This morning I was in the studio at 5:30, wanting to get an early jump on my day of painting. I began looking for a song that I though might match with the painting above, River Angel. I thought of a couple of other songs with river in their titles but when this song clicked in my head, I knew it was the one.

River Deep, Mountain High as sung by Tina Turner in 1966, produced by Phil Spector. He was crazy and dangerously despicable but, man, he made some great records. Immortal recordings.

This is one of those.

It only takes about 30 seconds for Tina to reach full emotional intensity. And she never lets down from point on. It just roars and soars above the high mountaintops.

I just love this recording. My day feels like it off to the races already. Like the late great John Lee Hooker says at the top– If you can’t dig this, you got a hole in your soul– and that ain’t good.

Hope you dig it.



Gershom

 Stranger (In a Strange Land) -GC Myers, 2002



And she bare him a son, and he called his name Gershom: for he said, I have been a stranger in a strange land.

Exodus 2:22



I was looking at the piece above early this morning. It’s been with me for a long time, since 2002. I sometimes take it for granted and don’t take the time to engage with it. But this morning I looked at it longer than I had in some time, reconnecting with what it has meant to me. Maybe it was because it’s near that time of the year when I get to indulge a guilty pleasure with my annual viewing of The Ten Commandments, the campy biblical epic from Cecil B. DeMille that always runs on ABC during the week before Easter. Or maybe it’s that the pronunciation of the Hebrew word ger which means stranger sounds the same as the shortened version of my name that my family often used for me growing up. I don’t really know but thought that it would be appropriate to share a post about it that has ran a couple of times during the many years this blog has been around.



I have been writing recently about some of the orphans, those paintings that make the rounds of the galleries and finally come back to me. The piece above is one of these orphans but it really isn’t. It’s mine alone, one of the rare pieces that I don’t think I would ever give up. Like many parents when looking at their children, I see much of myself in this painting.

Over the years I have periodically written about a group of paintings that were considered my Dark Work that were painted in the year or so after 9/11. The piece shown above is one of these paintings, painted sometime in early 2002. I very seldom consider a painting being for myself only but this one has always felt, from the very minute it was completed, as though it should stay with me.

Tasks to complete
- 1) Duplicate the portion of the painting blog post starting at "Over the years" and ending at "stay with me.".
- 2) List every person named in the painting blog post.
- 3) Take the painting blog post further, continuing from its last sentence.

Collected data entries

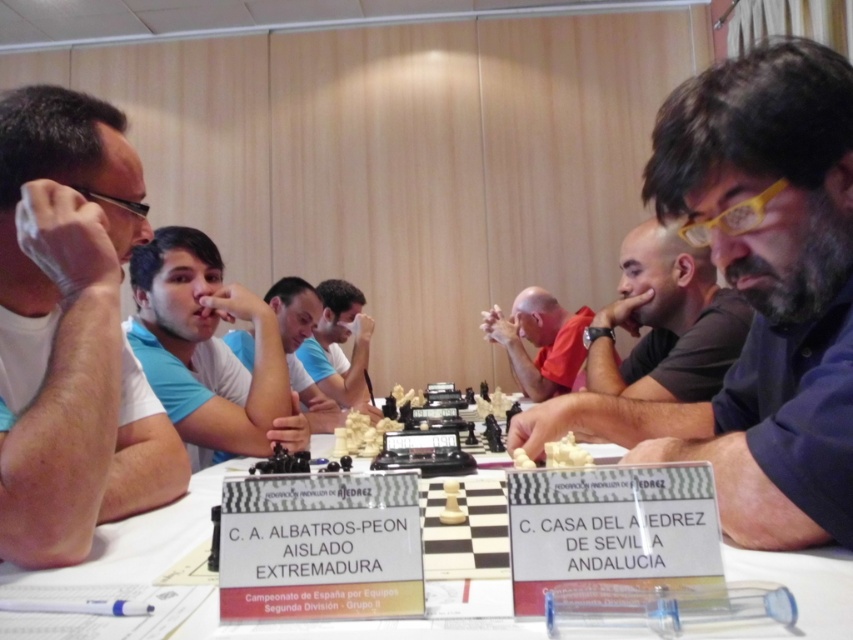
You are a photographer standing at the center of the room. You want to take a photo of the white matte shirt at left. Where should you point your camera?

You should point your camera towards the left side of the scene at point coordinates approximately 0.517 on the x axis and 0.088 on the y axis to capture the white matte shirt at left.

You are a photographer taking a photo of the chess tournament scene. You want to ensure both the matte black chess piece at center and the light blue fabric shirt at center are clearly visible in the shot. Given their height difference, which object might require you to adjust your camera angle to avoid being blocked by the other?

The light blue fabric shirt at center is shorter than the matte black chess piece at center. To prevent the taller matte black chess piece at center from blocking the shorter light blue fabric shirt at center, you should adjust your camera angle to look slightly downward.

You are a photographer setting up for a chess tournament photo shoot. You need to ensure that both the white matte shirt at left and the blue matte shirt at center are clearly visible in the shot. Given their positions, which shirt should you focus on first to ensure both are in focus?

The white matte shirt at left is in front of the blue matte shirt at center, so you should focus on the white matte shirt at left first to ensure both are in focus.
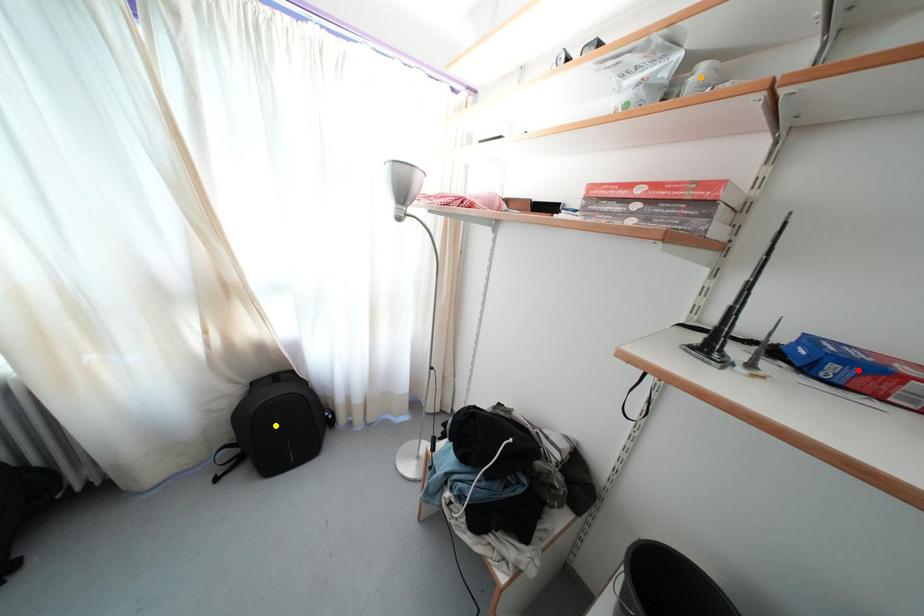
Order these from farthest to nearest:
yellow point | red point | orange point

yellow point, orange point, red point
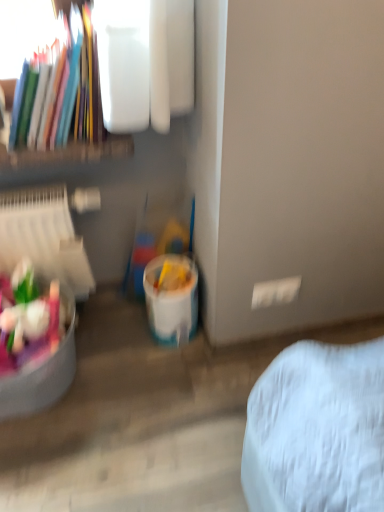
What are the coordinates of `empty space that is to the right of matte plastic toys at lower left` in the screenshot? It's located at (115, 377).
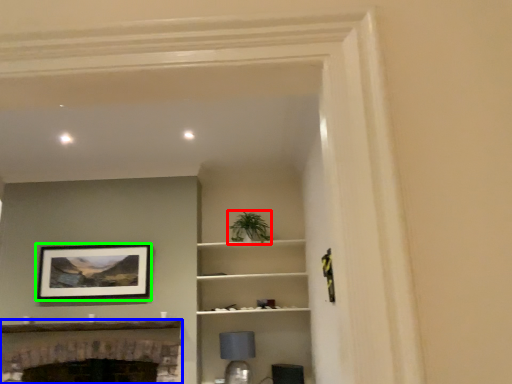
Question: Which is nearer to the plant (highlighted by a red box)? fireplace (highlighted by a blue box) or picture frame (highlighted by a green box).

Choices:
 (A) fireplace
 (B) picture frame

Answer: (B)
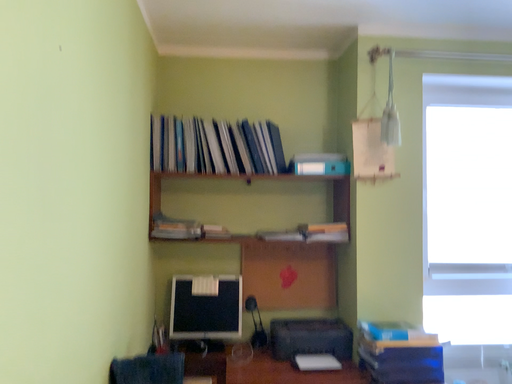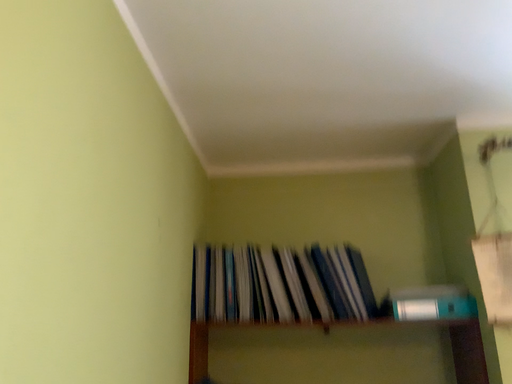
Question: Which way did the camera rotate in the video?

Choices:
 (A) rotated right
 (B) rotated left

Answer: (B)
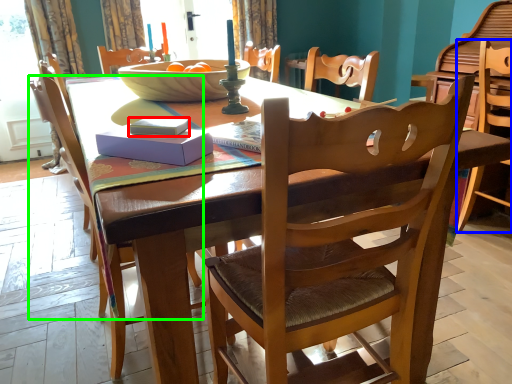
Question: Which object is the closest to the book (highlighted by a red box)? Choose among these: chair (highlighted by a blue box) or chair (highlighted by a green box).

Choices:
 (A) chair
 (B) chair

Answer: (B)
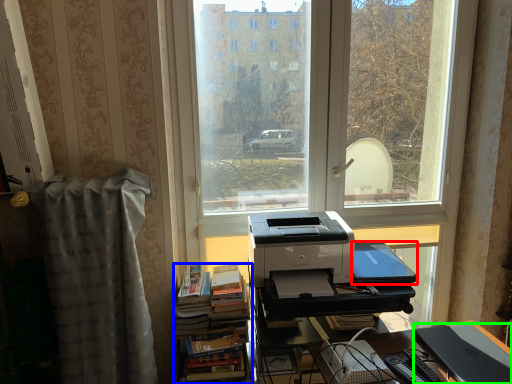
Question: Which object is positioned farthest from register (highlighted by a red box)? Select from book (highlighted by a blue box) and register (highlighted by a green box).

Choices:
 (A) book
 (B) register

Answer: (A)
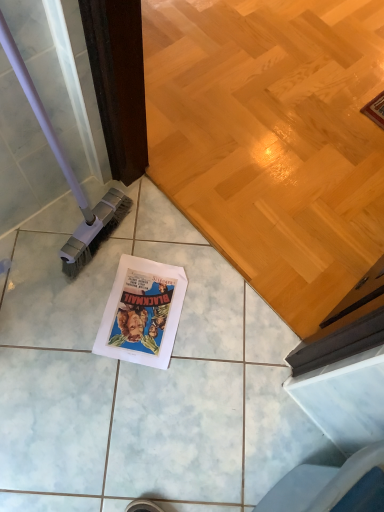
The height and width of the screenshot is (512, 384). I want to click on free space in front of purple plastic brush at left, so click(88, 300).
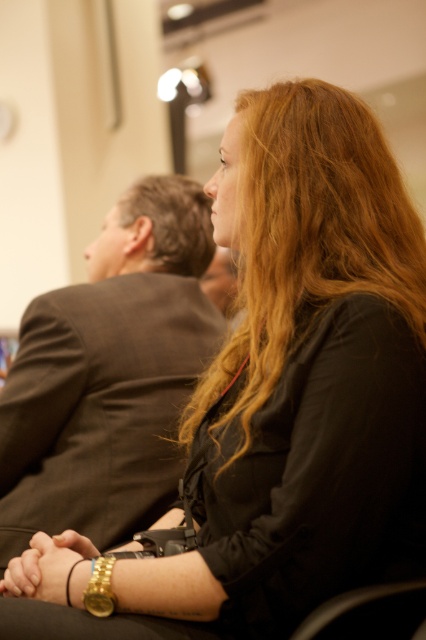
You are a photographer setting up for a group photo. You notice the dark brown suit at center and the gold metallic bracelet at lower center. Which object is positioned more to the left in the frame?

The dark brown suit at center is positioned more to the left in the frame than the gold metallic bracelet at lower center.

You are standing at point (242, 248) in a conference room. You want to take a photo of the scene using a camera that has a focal length of 50mm. If the camera is placed at its current position, will the entire scene be captured in the photo?

The point (242, 248) and the camera are 4.03 feet apart. With a 50mm focal length, the camera can capture the scene within its field of view since the distance is within the typical focal length range for such a setup.

You are an artist trying to sketch the scene. You notice the blonde hair at center and the gold metallic bracelet at center. Which object should you draw first if you want to follow the size from largest to smallest?

The blonde hair at center is bigger than the gold metallic bracelet at center, so you should draw the blonde hair at center first.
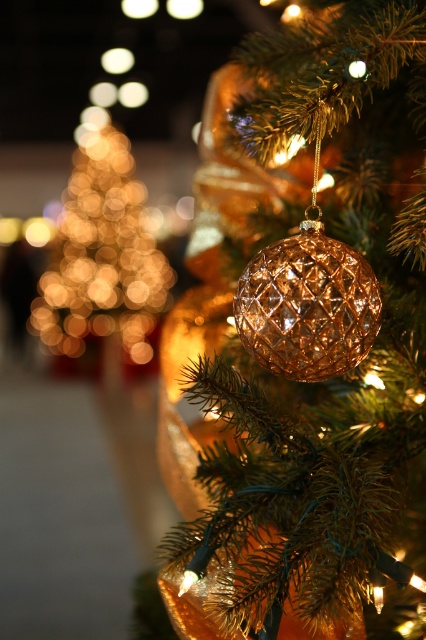
Is shiny gold ornament at center thinner than gold textured ball at center?

In fact, shiny gold ornament at center might be wider than gold textured ball at center.

Measure the distance from shiny gold ornament at center to gold textured ball at center.

9.62 inches

Is point (233, 104) behind point (302, 260)?

Yes, it is behind point (302, 260).

You are a GUI agent. You are given a task and a screenshot of the screen. Output one action in this format:
    pyautogui.click(x=<x>, y=<y>)
    Task: Click on the shiny gold ornament at center
    Image resolution: width=426 pixels, height=640 pixels.
    Given the screenshot: What is the action you would take?
    pyautogui.click(x=299, y=332)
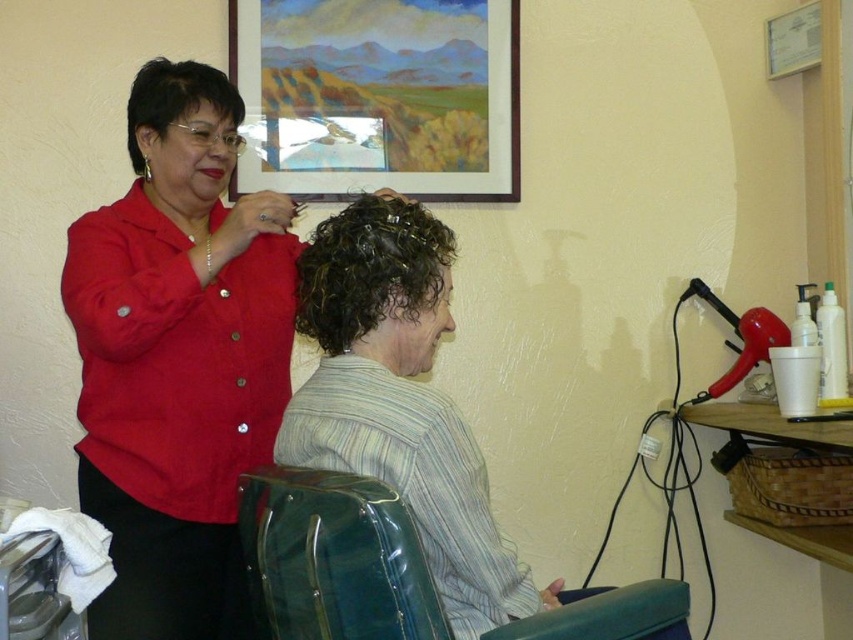
Question: Which of the following is the closest to the observer?

Choices:
 (A) (312, 488)
 (B) (148, 118)

Answer: (A)

Question: Is striped fabric shirt at center in front of wooden-framed painting at upper center?

Choices:
 (A) yes
 (B) no

Answer: (A)

Question: Which point appears closest to the camera in this image?

Choices:
 (A) (283, 51)
 (B) (318, 300)
 (C) (141, 108)

Answer: (B)

Question: Which object appears closest to the camera in this image?

Choices:
 (A) matte black hair clip at upper left
 (B) curly hair at center

Answer: (B)

Question: Is matte red blouse at upper left behind wooden-framed painting at upper center?

Choices:
 (A) yes
 (B) no

Answer: (B)

Question: Is matte red blouse at upper left closer to camera compared to wooden-framed painting at upper center?

Choices:
 (A) no
 (B) yes

Answer: (B)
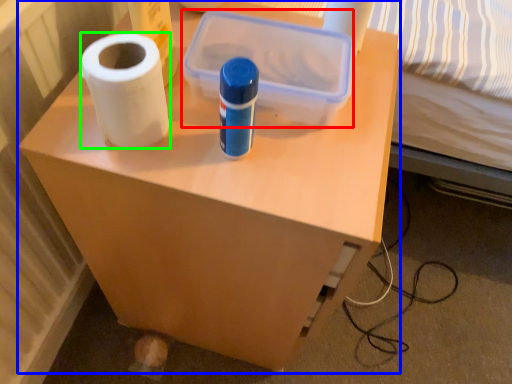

Expected results
- 1)
Over the years I have periodically written about a group of paintings that were considered my Dark Work that were painted in the year or so after 9/11. The piece shown above is one of these paintings, painted sometime in early 2002. I very seldom consider a painting being for myself only but this one has always felt, from the very minute it was completed, as though it should stay with me.

- 2) Tina Turner, Phil Spector, John Lee Hooker, Gershom, GC Myers, Cecil B. DeMille

- 3)
It is titled  Stranger (In a Strange Land) which is derived from the title of Robert Heinlein’s famous sci-fi novel which in turn was derived from the words of Moses in Exodus 2:22, shown here at the top. The name Gershom is derived from the Hebrew words ger which means stranger or temporary resident and sham which means there. Together Gershom means a stranger there. It is defined now as either exile or sojourner.

The landscape in this piece has an eerie, alien feel to it under that ominous sky. When I look at it I am instantly reminded of the feeling of that sense of not belonging that I have often felt throughout my life, as though I was that stranger in that strange land. The rolling field rows in the foreground remind me just a bit of the Levite cloth that adorned Moses when he was discovered in the Nile as an infant, a symbol of origin and heritage that acts as a comforting element here, almost like a swaddling blanket for the stranger as he views the landscape before him.

As I said, it is one of those rare pieces that I feel is for me alone, that has only personal meaning, even though I am sure there are others who will recognize that same feeling in this. For me  this painting symbolizes so much that feeling of alienation that I have experienced for much of my life, that same feeling from which my other more optimistic and hopeful work sprung as a reaction to it. Perhaps this is where I saw myself as being and the more hopeful work was where I aspired to be.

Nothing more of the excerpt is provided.